The Croft
To make yourself a simple home like this,
Take some bright corner of the wilderness,
Bring sea-weeds from its bould’ry shore
And spread them with your joys, your million tears
And do this for a hundred turning years
To make the gown of green your land now wears.
Prise from land’s heavy womb the sullen stones
With which to build your lichened boundary walls,
With which to build your house in place of turf,
Then pause awhile and lift your eyes and see
Just what thy bounteous God alloweth thee,
And know; to live’s much more than just to be.
Your fertile place hides from the worst of winds,
‘Neath heath’ry bluff, o’erlooking moody brine
And jagged upthrust Rona, Raasay, Skye;
And when it’s clear there’s Lewis, Hebride,
Whose pastel fingered line encrowns the sea
Which points the way to some less fair country.
Transmuting skies wash this unchanging scene’s
Short winter days, cold-cracking underfoot,
Its endless summer-time when new life bursts,
Extravagant, from land the sun now warms;
And fire-glow evenings of autumnal storms
And Spring’s clear nights that lead to starry dawns.

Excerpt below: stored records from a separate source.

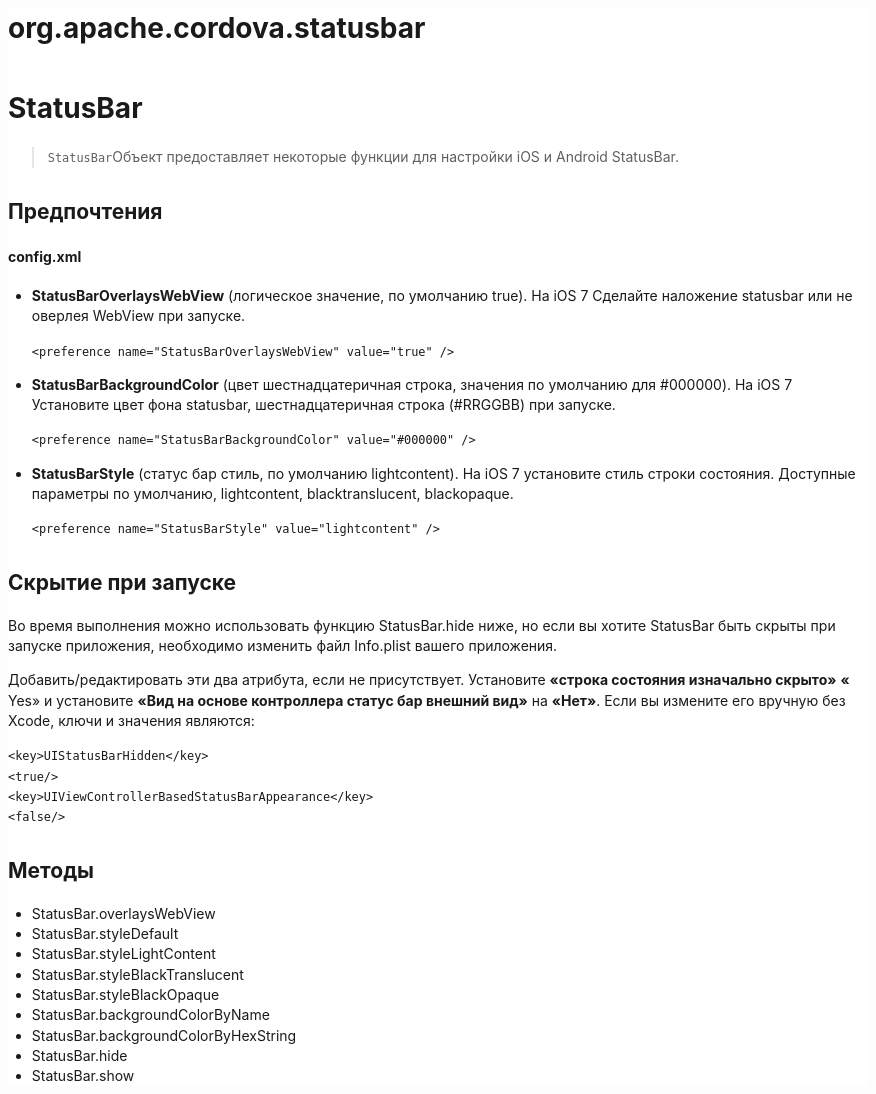 

# org.apache.cordova.statusbar

# StatusBar

> `StatusBar`Объект предоставляет некоторые функции для настройки iOS и Android StatusBar.

## Предпочтения

#### config.xml

*   **StatusBarOverlaysWebView** (логическое значение, по умолчанию true). На iOS 7 Сделайте наложение statusbar или не оверлея WebView при запуске.
    
        <preference name="StatusBarOverlaysWebView" value="true" />
        

*   **StatusBarBackgroundColor** (цвет шестнадцатеричная строка, значения по умолчанию для #000000). На iOS 7 Установите цвет фона statusbar, шестнадцатеричная строка (#RRGGBB) при запуске.
    
        <preference name="StatusBarBackgroundColor" value="#000000" />
        

*   **StatusBarStyle** (статус бар стиль, по умолчанию lightcontent). На iOS 7 установите стиль строки состояния. Доступные параметры по умолчанию, lightcontent, blacktranslucent, blackopaque.
    
        <preference name="StatusBarStyle" value="lightcontent" />
        

## Скрытие при запуске

Во время выполнения можно использовать функцию StatusBar.hide ниже, но если вы хотите StatusBar быть скрыты при запуске приложения, необходимо изменить файл Info.plist вашего приложения.

Добавить/редактировать эти два атрибута, если не присутствует. Установите **«строка состояния изначально скрыто»** **«** Yes» и установите **«Вид на основе контроллера статус бар внешний вид»** на **«Нет»**. Если вы измените его вручную без Xcode, ключи и значения являются:

    <key>UIStatusBarHidden</key>
    <true/>
    <key>UIViewControllerBasedStatusBarAppearance</key>
    <false/>
    

## Методы

*   StatusBar.overlaysWebView
*   StatusBar.styleDefault
*   StatusBar.styleLightContent
*   StatusBar.styleBlackTranslucent
*   StatusBar.styleBlackOpaque
*   StatusBar.backgroundColorByName
*   StatusBar.backgroundColorByHexString
*   StatusBar.hide
*   StatusBar.show

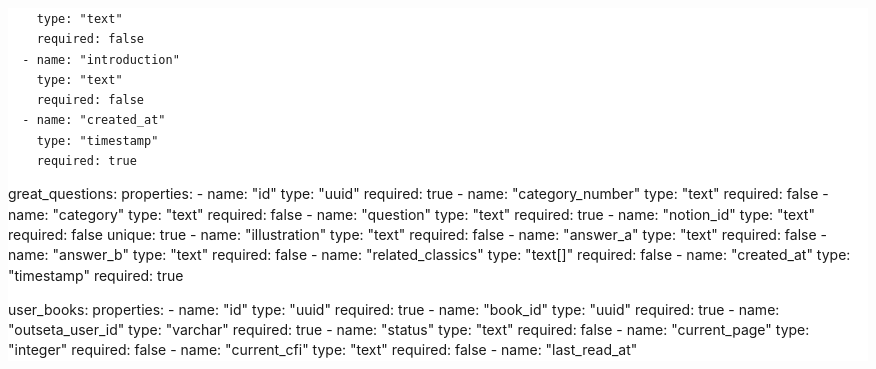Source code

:         type: "text"
        required: false
      - name: "introduction"
        type: "text"
        required: false
      - name: "created_at"
        type: "timestamp"
        required: true

  great_questions:
    properties:
      - name: "id"
        type: "uuid"
        required: true
      - name: "category_number"
        type: "text"
        required: false
      - name: "category"
        type: "text"
        required: false
      - name: "question"
        type: "text"
        required: true
      - name: "notion_id"
        type: "text"
        required: false
        unique: true
      - name: "illustration"
        type: "text"
        required: false
      - name: "answer_a"
        type: "text"
        required: false
      - name: "answer_b"
        type: "text"
        required: false
      - name: "related_classics"
        type: "text[]"
        required: false
      - name: "created_at"
        type: "timestamp"
        required: true

  user_books:
    properties:
      - name: "id"
        type: "uuid"
        required: true
      - name: "book_id"
        type: "uuid"
        required: true
      - name: "outseta_user_id"
        type: "varchar"
        required: true
      - name: "status"
        type: "text"
        required: false
      - name: "current_page"
        type: "integer"
        required: false
      - name: "current_cfi"
        type: "text"
        required: false
      - name: "last_read_at"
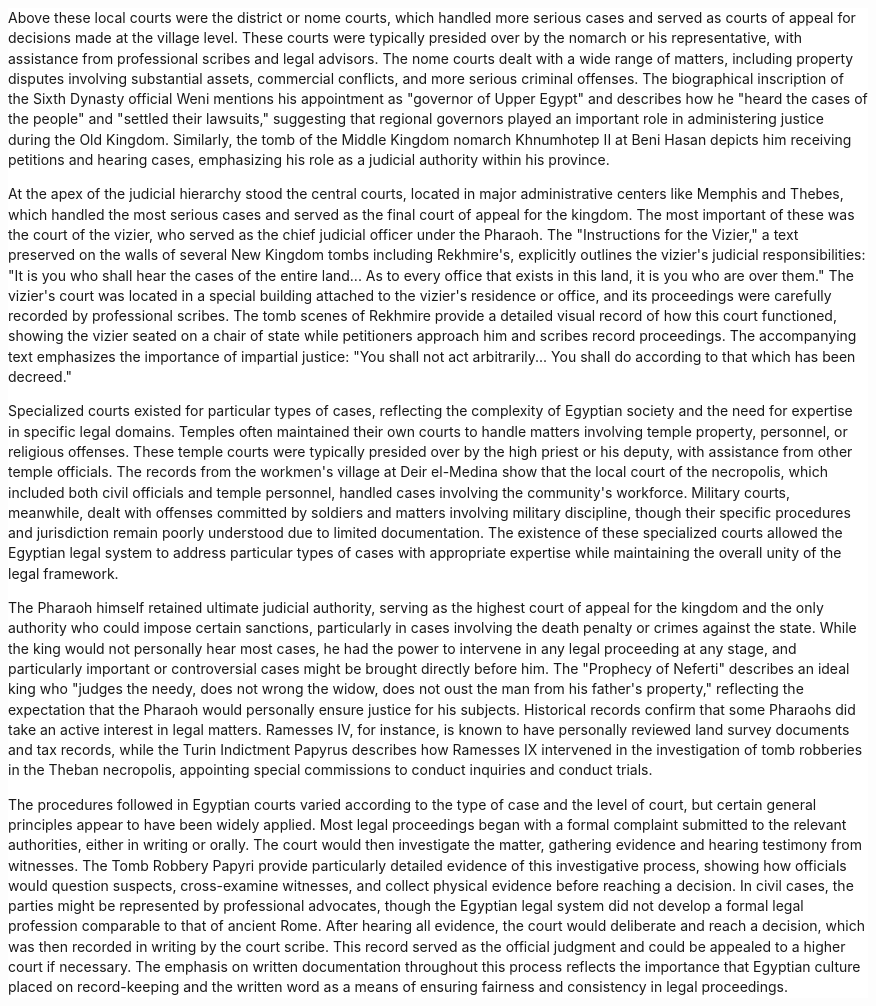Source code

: Above these local courts were the district or nome courts, which handled more serious cases and served as courts of appeal for decisions made at the village level. These courts were typically presided over by the nomarch or his representative, with assistance from professional scribes and legal advisors. The nome courts dealt with a wide range of matters, including property disputes involving substantial assets, commercial conflicts, and more serious criminal offenses. The biographical inscription of the Sixth Dynasty official Weni mentions his appointment as "governor of Upper Egypt" and describes how he "heard the cases of the people" and "settled their lawsuits," suggesting that regional governors played an important role in administering justice during the Old Kingdom. Similarly, the tomb of the Middle Kingdom nomarch Khnumhotep II at Beni Hasan depicts him receiving petitions and hearing cases, emphasizing his role as a judicial authority within his province.

At the apex of the judicial hierarchy stood the central courts, located in major administrative centers like Memphis and Thebes, which handled the most serious cases and served as the final court of appeal for the kingdom. The most important of these was the court of the vizier, who served as the chief judicial officer under the Pharaoh. The "Instructions for the Vizier," a text preserved on the walls of several New Kingdom tombs including Rekhmire's, explicitly outlines the vizier's judicial responsibilities: "It is you who shall hear the cases of the entire land... As to every office that exists in this land, it is you who are over them." The vizier's court was located in a special building attached to the vizier's residence or office, and its proceedings were carefully recorded by professional scribes. The tomb scenes of Rekhmire provide a detailed visual record of how this court functioned, showing the vizier seated on a chair of state while petitioners approach him and scribes record proceedings. The accompanying text emphasizes the importance of impartial justice: "You shall not act arbitrarily... You shall do according to that which has been decreed."

Specialized courts existed for particular types of cases, reflecting the complexity of Egyptian society and the need for expertise in specific legal domains. Temples often maintained their own courts to handle matters involving temple property, personnel, or religious offenses. These temple courts were typically presided over by the high priest or his deputy, with assistance from other temple officials. The records from the workmen's village at Deir el-Medina show that the local court of the necropolis, which included both civil officials and temple personnel, handled cases involving the community's workforce. Military courts, meanwhile, dealt with offenses committed by soldiers and matters involving military discipline, though their specific procedures and jurisdiction remain poorly understood due to limited documentation. The existence of these specialized courts allowed the Egyptian legal system to address particular types of cases with appropriate expertise while maintaining the overall unity of the legal framework.

The Pharaoh himself retained ultimate judicial authority, serving as the highest court of appeal for the kingdom and the only authority who could impose certain sanctions, particularly in cases involving the death penalty or crimes against the state. While the king would not personally hear most cases, he had the power to intervene in any legal proceeding at any stage, and particularly important or controversial cases might be brought directly before him. The "Prophecy of Neferti" describes an ideal king who "judges the needy, does not wrong the widow, does not oust the man from his father's property," reflecting the expectation that the Pharaoh would personally ensure justice for his subjects. Historical records confirm that some Pharaohs did take an active interest in legal matters. Ramesses IV, for instance, is known to have personally reviewed land survey documents and tax records, while the Turin Indictment Papyrus describes how Ramesses IX intervened in the investigation of tomb robberies in the Theban necropolis, appointing special commissions to conduct inquiries and conduct trials.

The procedures followed in Egyptian courts varied according to the type of case and the level of court, but certain general principles appear to have been widely applied. Most legal proceedings began with a formal complaint submitted to the relevant authorities, either in writing or orally. The court would then investigate the matter, gathering evidence and hearing testimony from witnesses. The Tomb Robbery Papyri provide particularly detailed evidence of this investigative process, showing how officials would question suspects, cross-examine witnesses, and collect physical evidence before reaching a decision. In civil cases, the parties might be represented by professional advocates, though the Egyptian legal system did not develop a formal legal profession comparable to that of ancient Rome. After hearing all evidence, the court would deliberate and reach a decision, which was then recorded in writing by the court scribe. This record served as the official judgment and could be appealed to a higher court if necessary. The emphasis on written documentation throughout this process reflects the importance that Egyptian culture placed on record-keeping and the written word as a means of ensuring fairness and consistency in legal proceedings.
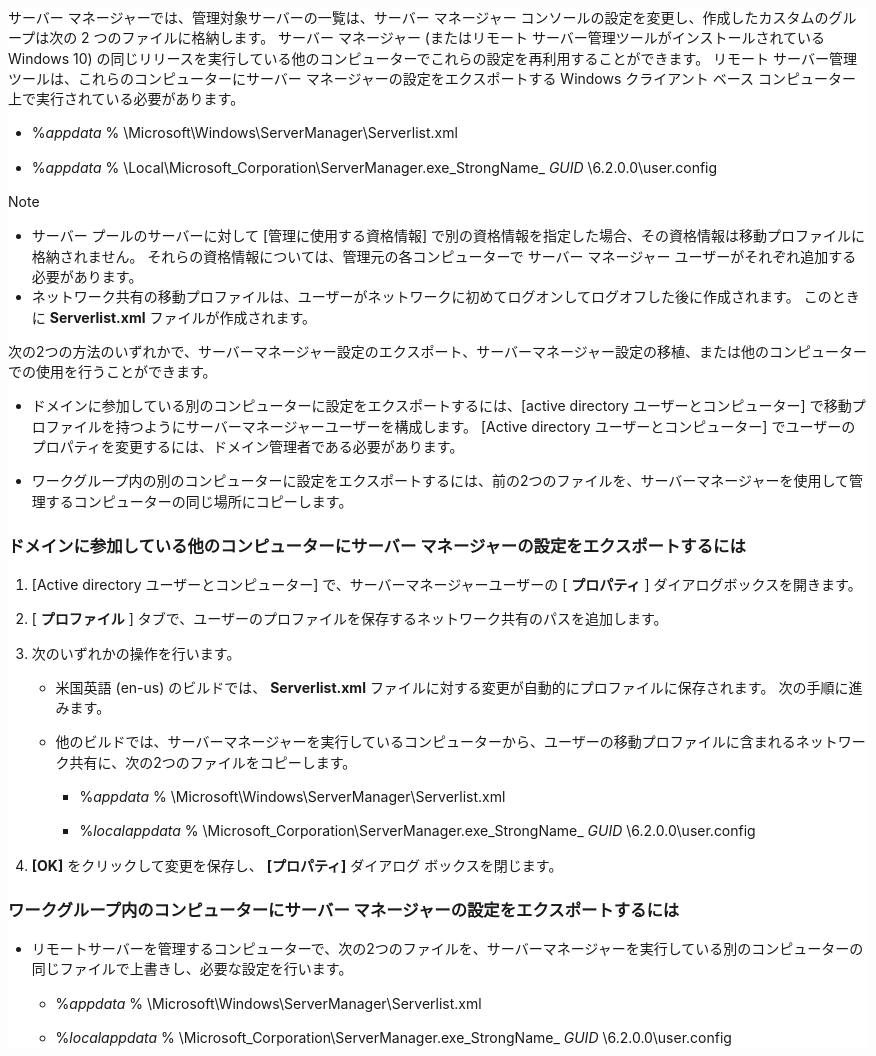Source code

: サーバー マネージャーでは、管理対象サーバーの一覧は、サーバー マネージャー コンソールの設定を変更し、作成したカスタムのグループは次の 2 つのファイルに格納します。 サーバー マネージャー (またはリモート サーバー管理ツールがインストールされている Windows 10) の同じリリースを実行している他のコンピューターでこれらの設定を再利用することができます。 リモート サーバー管理ツールは、これらのコンピューターにサーバー マネージャーの設定をエクスポートする Windows クライアント ベース コンピューター上で実行されている必要があります。

-   %*appdata* % \Microsoft\Windows\ServerManager\Serverlist.xml

-   %*appdata* % \Local\Microsoft_Corporation\ServerManager.exe_StrongName_ *GUID* \6.2.0.0\user.config

> [!NOTE]
> -   サーバー プールのサーバーに対して [管理に使用する資格情報] で別の資格情報を指定した場合、その資格情報は移動プロファイルに格納されません。 それらの資格情報については、管理元の各コンピューターで サーバー マネージャー ユーザーがそれぞれ追加する必要があります。
> -   ネットワーク共有の移動プロファイルは、ユーザーがネットワークに初めてログオンしてログオフした後に作成されます。 このときに **Serverlist.xml** ファイルが作成されます。

次の2つの方法のいずれかで、サーバーマネージャー設定のエクスポート、サーバーマネージャー設定の移植、または他のコンピューターでの使用を行うことができます。

-   ドメインに参加している別のコンピューターに設定をエクスポートするには、[active directory ユーザーとコンピューター] で移動プロファイルを持つようにサーバーマネージャーユーザーを構成します。 [Active directory ユーザーとコンピューター] でユーザーのプロパティを変更するには、ドメイン管理者である必要があります。

-   ワークグループ内の別のコンピューターに設定をエクスポートするには、前の2つのファイルを、サーバーマネージャーを使用して管理するコンピューターの同じ場所にコピーします。

### <a name="to-export-server-manager-settings-to-other-domain-joined-computers"></a>ドメインに参加している他のコンピューターにサーバー マネージャーの設定をエクスポートするには

1.  [Active directory ユーザーとコンピューター] で、サーバーマネージャーユーザーの [ **プロパティ** ] ダイアログボックスを開きます。

2.  [ **プロファイル** ] タブで、ユーザーのプロファイルを保存するネットワーク共有のパスを追加します。

3.  次のいずれかの操作を行います。

    -   米国英語 (en-us) のビルドでは、 **Serverlist.xml** ファイルに対する変更が自動的にプロファイルに保存されます。 次の手順に進みます。

    -   他のビルドでは、サーバーマネージャーを実行しているコンピューターから、ユーザーの移動プロファイルに含まれるネットワーク共有に、次の2つのファイルをコピーします。

        -   %*appdata* % \Microsoft\Windows\ServerManager\Serverlist.xml

        -   %*localappdata* % \Microsoft_Corporation\ServerManager.exe_StrongName_ *GUID* \6.2.0.0\user.config

4.  **[OK]** をクリックして変更を保存し、 **[プロパティ]** ダイアログ ボックスを閉じます。

### <a name="to-export-server-manager-settings-to-computers-in-workgroups"></a>ワークグループ内のコンピューターにサーバー マネージャーの設定をエクスポートするには

-   リモートサーバーを管理するコンピューターで、次の2つのファイルを、サーバーマネージャーを実行している別のコンピューターの同じファイルで上書きし、必要な設定を行います。

    -   %*appdata* % \Microsoft\Windows\ServerManager\Serverlist.xml

    -   %*localappdata* % \Microsoft_Corporation\ServerManager.exe_StrongName_ *GUID* \6.2.0.0\user.config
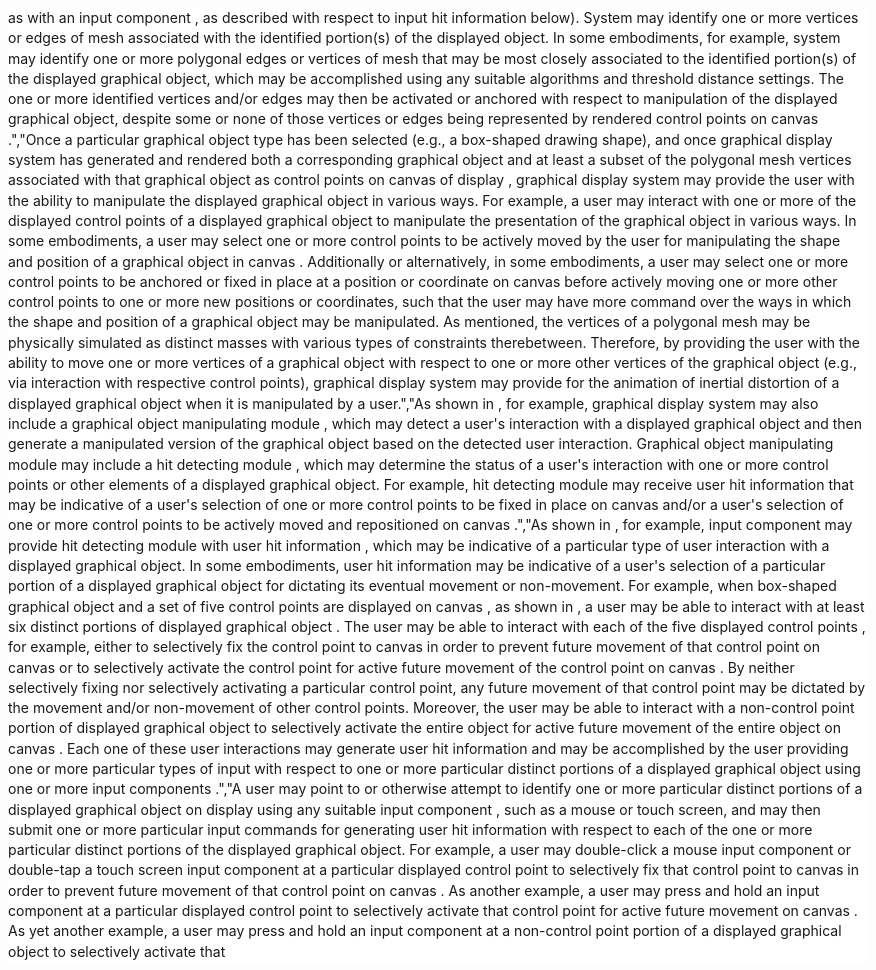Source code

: as with an input component , as described with respect to input hit information  below). System  may identify one or more vertices or edges of mesh  associated with the identified portion(s) of the displayed object. In some embodiments, for example, system  may identify one or more polygonal edges or vertices of mesh  that may be most closely associated to the identified portion(s) of the displayed graphical object, which may be accomplished using any suitable algorithms and threshold distance settings. The one or more identified vertices and\/or edges may then be activated or anchored with respect to manipulation of the displayed graphical object, despite some or none of those vertices or edges being represented by rendered control points on canvas .","Once a particular graphical object type has been selected (e.g., a box-shaped drawing shape), and once graphical display system  has generated and rendered both a corresponding graphical object and at least a subset of the polygonal mesh vertices associated with that graphical object as control points on canvas  of display , graphical display system  may provide the user with the ability to manipulate the displayed graphical object in various ways. For example, a user may interact with one or more of the displayed control points of a displayed graphical object to manipulate the presentation of the graphical object in various ways. In some embodiments, a user may select one or more control points to be actively moved by the user for manipulating the shape and position of a graphical object in canvas . Additionally or alternatively, in some embodiments, a user may select one or more control points to be anchored or fixed in place at a position or coordinate on canvas  before actively moving one or more other control points to one or more new positions or coordinates, such that the user may have more command over the ways in which the shape and position of a graphical object may be manipulated. As mentioned, the vertices of a polygonal mesh  may be physically simulated as distinct masses with various types of constraints therebetween. Therefore, by providing the user with the ability to move one or more vertices of a graphical object with respect to one or more other vertices of the graphical object (e.g., via interaction with respective control points), graphical display system  may provide for the animation of inertial distortion of a displayed graphical object when it is manipulated by a user.","As shown in , for example, graphical display system  may also include a graphical object manipulating module , which may detect a user's interaction with a displayed graphical object and then generate a manipulated version of the graphical object based on the detected user interaction. Graphical object manipulating module  may include a hit detecting module , which may determine the status of a user's interaction with one or more control points or other elements of a displayed graphical object. For example, hit detecting module  may receive user hit information  that may be indicative of a user's selection of one or more control points to be fixed in place on canvas  and\/or a user's selection of one or more control points to be actively moved and repositioned on canvas .","As shown in , for example, input component  may provide hit detecting module  with user hit information , which may be indicative of a particular type of user interaction with a displayed graphical object. In some embodiments, user hit information  may be indicative of a user's selection of a particular portion of a displayed graphical object for dictating its eventual movement or non-movement. For example, when box-shaped graphical object  and a set of five control points  are displayed on canvas , as shown in , a user may be able to interact with at least six distinct portions of displayed graphical object . The user may be able to interact with each of the five displayed control points , for example, either to selectively fix the control point to canvas  in order to prevent future movement of that control point on canvas  or to selectively activate the control point for active future movement of the control point on canvas . By neither selectively fixing nor selectively activating a particular control point, any future movement of that control point may be dictated by the movement and\/or non-movement of other control points. Moreover, the user may be able to interact with a non-control point portion of displayed graphical object  to selectively activate the entire object for active future movement of the entire object on canvas . Each one of these user interactions may generate user hit information  and may be accomplished by the user providing one or more particular types of input with respect to one or more particular distinct portions of a displayed graphical object using one or more input components .","A user may point to or otherwise attempt to identify one or more particular distinct portions of a displayed graphical object on display  using any suitable input component , such as a mouse or touch screen, and may then submit one or more particular input commands for generating user hit information  with respect to each of the one or more particular distinct portions of the displayed graphical object. For example, a user may double-click a mouse input component or double-tap a touch screen input component at a particular displayed control point to selectively fix that control point to canvas  in order to prevent future movement of that control point on canvas . As another example, a user may press and hold an input component at a particular displayed control point to selectively activate that control point for active future movement on canvas . As yet another example, a user may press and hold an input component at a non-control point portion of a displayed graphical object to selectively activate that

This croft is home to many more than we:
Shy, soft-furred life runs in and all around,
Quick, quiet insects flit its gardens neat,
Bright feathered hunters cruise the tussock slope
To rock-bound shore where silken otters lope,
And in deep pools for luscious shell-fish grope.
Yes, your red roof has sheltered many lives
And in a little time smoothed out creased brows -
And for that time holds less kind worlds at bay.
Here can be felt there’s nothing out of joint,
Just nature’s balm, peacefully to annoint
The minds of we who know of seven Red Point.